Bone Marrow Transplant and the Market

In a perfect world we would be loving, generous, magnanimous – those Sunday School virtues. We know the “shoulds.” But we often eschew them. As Portia cautioned, “if to do were as easy as to know what were good to do…” In a decidedly imperfect world, our baser natures often trump our better ones.

Consider organ donations. Kidneys, livers, lungs – all are scarce relative to demand. In a perfect world, we would all sign on the dotted line, offering our innards to people who need them. But most of us demur, and patients linger on waiting lists, hoping to move up the list before they die, or grow too sick to benefit.

The market presents one solution: why not pay for organs? Other nations do it. But we Americans have shied from that solution. We proffer a host of reasons, starting with patient safety: those organs do not regenerate, and donors may be compromising their own lives.

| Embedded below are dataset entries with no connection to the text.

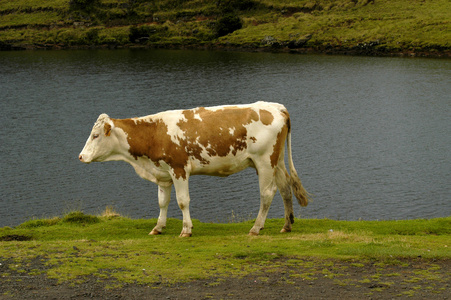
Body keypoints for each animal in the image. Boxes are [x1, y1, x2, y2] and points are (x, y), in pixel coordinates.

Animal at [78, 101, 310, 237]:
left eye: (95, 135)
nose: (81, 156)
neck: (154, 133)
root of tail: (277, 107)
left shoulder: (179, 168)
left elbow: (182, 201)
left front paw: (186, 230)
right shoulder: (163, 173)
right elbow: (162, 202)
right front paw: (158, 227)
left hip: (264, 161)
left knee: (267, 193)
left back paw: (256, 228)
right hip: (277, 161)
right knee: (285, 188)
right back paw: (287, 225)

Until recently, bone marrow transplants fell into the category of “organ” donations and, consequently, subject to the rules spelled out in the 1984 National Organ Transplant Act: no payment, simply magnanimous donations. Extracting marrow from bone is a major procedure, and while marrow cells do regenerate, the aspiration is painful, and risky.

But technology has given a new procedure: apheresis. Today in two-thirds of cases physicians harvest bone marrow cells from blood. The marrow donor is in effect donating plasma.

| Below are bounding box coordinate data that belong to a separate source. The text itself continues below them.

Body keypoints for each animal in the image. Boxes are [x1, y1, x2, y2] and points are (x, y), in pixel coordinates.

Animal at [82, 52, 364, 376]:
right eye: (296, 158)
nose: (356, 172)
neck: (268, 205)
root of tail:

Since people can sell their blood – indeed, people can also sell their sperm and eggs – technology pushed the question: can we pay for bone marrow obtained through apheresis? A distraught mother with three children born with Franconia anemia, who might need bone marrow transplants, joined with a clinician and a group MoreMarrowDonors, org, to call the question. Initially, the donor would receive $3,000, either as a scholarship or a housing stipend. The traditional network for organ donation objected. The case went to court. A lower court ruled against the group: this payment was against the rules. The newer method did not matter.

But in December a three-person appeals court ruled unanimously to allow payment for marrow given through this procedure, not the traditional aspiration one. In fact, payment could be just that, payment, with no scholarship attached.

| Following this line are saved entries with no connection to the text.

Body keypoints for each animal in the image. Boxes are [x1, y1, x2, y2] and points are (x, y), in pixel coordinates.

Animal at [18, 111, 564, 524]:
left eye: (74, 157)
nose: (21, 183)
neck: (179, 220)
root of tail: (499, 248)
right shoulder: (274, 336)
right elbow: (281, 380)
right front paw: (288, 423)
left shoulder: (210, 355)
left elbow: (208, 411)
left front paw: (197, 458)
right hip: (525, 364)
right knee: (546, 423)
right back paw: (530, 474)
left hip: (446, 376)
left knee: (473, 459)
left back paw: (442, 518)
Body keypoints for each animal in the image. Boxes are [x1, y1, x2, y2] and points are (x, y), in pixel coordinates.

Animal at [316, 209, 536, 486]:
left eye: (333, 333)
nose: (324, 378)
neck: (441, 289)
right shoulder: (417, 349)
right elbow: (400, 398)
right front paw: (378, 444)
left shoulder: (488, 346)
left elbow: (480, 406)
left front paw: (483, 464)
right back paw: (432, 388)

The Department of Justice has joined with a coalition of professional groups to appeal. They argue that payment will encourage unhealthy people to donate; they argue that payment will skew the procedure towards apheresis, not aspiration; they argue that payment will stifle the altruistic urge behind donation. Yet presumably clinicians can screen out unhealthy marrow, and can prescribe the best procedure for the patient. As for altruism, the altruistic method has given marrow from unrelated donors to roughly 5,000 people each year. But as many as 3,000 people each year die, waiting for marrow. The plaintiffs in the case are confident that payment will spur more people to come forward.

It is tempting to argue for altruism, but before hoisting that banner, we should ask ourselves: have I signed up to donate bone marrow? If not, then let the market intervene. We might save some of those patients otherwise destined to die on the waiting list. This time, the market can be part of the solution, not the problem.